TEXT
● ● ● ●

I won't even respond to your comments about bikes being an excuse or a hazard...I just don't see any point.

I respect that you may not appreciate the Taube Koret Campus for Jewish Life. That said, it's much more than just the JCC. What it is, is an amazing and unique project with a facility that serves all ages of our entire community, provides 193 + 57 Senior Housing units and 103 multi-family units, all on 12.5 acres at the absolute Northwestern most corner of Palo Alto. It is a project that was vetted in public process over 18 hearings and approved unanimously every step of the way. Like any art, it will have critics, but at least try to be civil while you hide behind your posting pseudonym. In the 8 years since it was completed, the overwhelming response I receive is very positive.


5 people like this
Posted by cm
a resident of Downtown North
on May 3, 2017 at 9:06 pm

All of this building is just destroying the quality of life in Palo Alto. This city and the bay area has a severe over-population problem that we are blindly refusing to acknowledge. We are slowly allowing, one development at a time, a disaster to develop that one day will be apparent when there isn't enough water or food or space for all the people.

I also believe that the architect was not correct in saying that the building met all of the requirements except for the 50 foot set back. If the building had to be built on the current allowed building area, the square footage that it has now would never fit. Therefore the proposed building is too massive for the site without the change in zoning. This is classic up-zoning to build a bigger project. Not a good idea in this already overcrowded city.

● ● ● ●

EXTRACTED MATERIAL
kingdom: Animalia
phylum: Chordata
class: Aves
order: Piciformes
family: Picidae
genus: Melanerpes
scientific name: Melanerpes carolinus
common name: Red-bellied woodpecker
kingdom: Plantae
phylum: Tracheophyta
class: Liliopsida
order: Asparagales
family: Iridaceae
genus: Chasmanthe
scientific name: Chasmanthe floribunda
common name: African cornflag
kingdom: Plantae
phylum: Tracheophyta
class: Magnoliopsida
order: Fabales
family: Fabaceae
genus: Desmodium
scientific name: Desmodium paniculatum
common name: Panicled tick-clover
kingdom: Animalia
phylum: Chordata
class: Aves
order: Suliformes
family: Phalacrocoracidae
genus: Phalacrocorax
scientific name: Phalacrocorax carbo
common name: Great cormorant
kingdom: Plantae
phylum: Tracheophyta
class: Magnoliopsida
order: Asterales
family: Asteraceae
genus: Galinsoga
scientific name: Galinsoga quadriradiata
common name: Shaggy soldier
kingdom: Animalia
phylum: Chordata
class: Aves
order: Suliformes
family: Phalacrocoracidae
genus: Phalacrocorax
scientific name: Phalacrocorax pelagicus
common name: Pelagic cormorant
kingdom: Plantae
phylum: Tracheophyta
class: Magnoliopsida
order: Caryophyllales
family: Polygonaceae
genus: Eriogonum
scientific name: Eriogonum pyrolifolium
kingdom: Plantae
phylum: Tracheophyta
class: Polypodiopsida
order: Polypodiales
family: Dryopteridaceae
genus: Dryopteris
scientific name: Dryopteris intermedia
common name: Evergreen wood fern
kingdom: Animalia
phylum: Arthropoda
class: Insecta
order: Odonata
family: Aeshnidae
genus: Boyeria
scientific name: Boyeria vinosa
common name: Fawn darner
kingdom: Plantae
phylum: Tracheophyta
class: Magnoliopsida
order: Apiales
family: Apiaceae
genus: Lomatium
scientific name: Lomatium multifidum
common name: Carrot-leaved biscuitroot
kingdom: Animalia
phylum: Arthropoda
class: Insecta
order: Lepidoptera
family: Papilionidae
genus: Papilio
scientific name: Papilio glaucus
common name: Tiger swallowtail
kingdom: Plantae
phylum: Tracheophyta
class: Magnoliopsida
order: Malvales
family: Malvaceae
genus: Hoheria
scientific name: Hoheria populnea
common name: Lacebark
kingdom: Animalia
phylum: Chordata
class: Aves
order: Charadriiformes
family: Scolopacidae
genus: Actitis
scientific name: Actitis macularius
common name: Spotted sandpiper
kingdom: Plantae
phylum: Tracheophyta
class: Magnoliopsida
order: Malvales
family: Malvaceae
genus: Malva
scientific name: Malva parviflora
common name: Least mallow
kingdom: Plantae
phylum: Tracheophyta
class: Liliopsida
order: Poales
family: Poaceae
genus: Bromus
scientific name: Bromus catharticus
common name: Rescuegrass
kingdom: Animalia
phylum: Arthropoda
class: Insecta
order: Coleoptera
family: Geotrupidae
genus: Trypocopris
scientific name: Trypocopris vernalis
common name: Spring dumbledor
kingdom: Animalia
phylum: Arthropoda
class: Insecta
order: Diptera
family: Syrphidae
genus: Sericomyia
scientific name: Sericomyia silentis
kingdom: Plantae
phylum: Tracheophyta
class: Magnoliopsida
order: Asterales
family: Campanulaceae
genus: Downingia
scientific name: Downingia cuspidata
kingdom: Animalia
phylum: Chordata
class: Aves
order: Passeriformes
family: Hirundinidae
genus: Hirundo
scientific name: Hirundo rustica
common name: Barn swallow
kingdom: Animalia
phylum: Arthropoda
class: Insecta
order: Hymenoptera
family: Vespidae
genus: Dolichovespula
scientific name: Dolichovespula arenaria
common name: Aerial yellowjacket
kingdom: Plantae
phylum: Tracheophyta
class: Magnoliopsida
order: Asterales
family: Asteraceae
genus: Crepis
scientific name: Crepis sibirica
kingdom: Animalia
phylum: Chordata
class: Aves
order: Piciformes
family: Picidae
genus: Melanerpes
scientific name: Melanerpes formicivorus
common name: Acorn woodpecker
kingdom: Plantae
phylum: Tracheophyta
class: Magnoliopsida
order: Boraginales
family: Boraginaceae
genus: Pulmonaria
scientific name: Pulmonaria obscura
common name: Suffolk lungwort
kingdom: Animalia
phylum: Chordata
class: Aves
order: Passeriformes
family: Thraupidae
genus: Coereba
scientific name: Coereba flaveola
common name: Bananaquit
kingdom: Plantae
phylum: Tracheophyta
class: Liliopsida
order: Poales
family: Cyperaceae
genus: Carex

● ● ● ●

THE TASK
Please copy the part of the Palo Alto comments that opens with "All of this" and closes with "all the people.", replacing "quality of life" with "character". The records are separate material and have nothing to do with the Palo Alto comments.

ANSWER TO THE EXERCISE
All of this building is just destroying the character in Palo Alto. This city and the bay area has a severe over-population problem that we are blindly refusing to acknowledge. We are slowly allowing, one development at a time, a disaster to develop that one day will be apparent when there isn't enough water or food or space for all the people.